Just as Detroit compatriots General Motors and Ford are revealing their strategies for future viability - and need for funding in the meantime - Chrysler has come out with its plan for the future, both near-term and long-term. An immediate need for $7 billion in emergency loans before the end of the year is primary among the requests, with another $6 billion coming from the pre-allocated Department of Energy loan funds through 2009.

Beyond the immediate aid and longer-term help through the DOE loans, Chrysler thinks it will need only a 'reasonable level of support and concessions' from its constituencies, i.e. suppliers, to make it through to profitability by 2012. One move that's put right out of the question by the company is bankruptcy, which it feels would effectively mean the end of its business, since reformation and liquidation of its debts would not be practical in the current economic climate.

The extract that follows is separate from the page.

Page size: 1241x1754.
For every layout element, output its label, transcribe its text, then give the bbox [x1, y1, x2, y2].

Like GM and Ford, industry volume predictions reflect an assumption of a continued slow 2009 with a turnaround mounting in 2010, and a return to near-2007 levels by 2012, though Chrysler's forecasts are slightly lower than its competitors', peaking at 14.7 million vehicles in 2012. Based on these assumptions, Chrysler thinks it can raise its cash balance from a current near-zero balance (without the government emergency loan) to 12.5 billion by 2012, even with a $1 billion repayment of the loaned money in that year.

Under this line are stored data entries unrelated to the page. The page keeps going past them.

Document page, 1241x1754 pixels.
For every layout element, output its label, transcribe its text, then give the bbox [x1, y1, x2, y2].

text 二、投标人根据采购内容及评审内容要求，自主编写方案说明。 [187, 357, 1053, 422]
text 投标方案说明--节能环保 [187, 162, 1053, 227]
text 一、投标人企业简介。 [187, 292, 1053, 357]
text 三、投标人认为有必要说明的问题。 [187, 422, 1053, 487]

The key steps Chrysler will take to get there include a reduction in expenses through continued reduction in production capacity. Since 2007, Chrysler has cut 1.2 million units of capacity, or about 30%, and since the start of 2008 has reduced its fixed costs by $2.4 billion. Further reductions will see a total of 32,000 employees leaving the company by the end of the year, including the 5,000 salaried employees eliminated before the Thanksgiving holiday.

Pursuing alliances and partnerships is another part of Chrysler's longer-term plan, using as an example its ongoing truck and small-car-sharing relationship with Nissan, and its minivan-sharing agreement with Volkswagen.

Looking further into the future, product development predicated on electric and hybrid vehicles. The $6 billion in loans sought from the DOE are designed to cover this development plan, which includes 24 product launches through 2012, including Neighborhood Electric Vehicles (NEVs), such as those produced by Chrysler's GEM subsidiary, Range-extended EVs (ReEVs), City EVs (CEVs), and full-function Battery EVs (BEVs).

The first production Chrysler BEV to hit the streets will come in 2010 - several years earlier than previously expected, and will be expanded to additional models by 2013 according to the plan released to Congress. A test fleet of 100 vehicles will be made available to business and government agencies by the end of 2009. Chrysler has set a goal of producing over 500,000 electric-drive vehicle by 2013.

Leading the way in the short term, Chrysler sees its 300 and Dodge Charger easily clearing rising CAFE standards, reports Automotive News. The cars will not be available until 2010 as 2011 model-year cars, but they will be ready for the 4% increase in fuel efficiency required by then.

All three of the Detroit automakers go before Congress this week to plead their cases and prove they have what it takes to remain viable should the bridge loans be approved.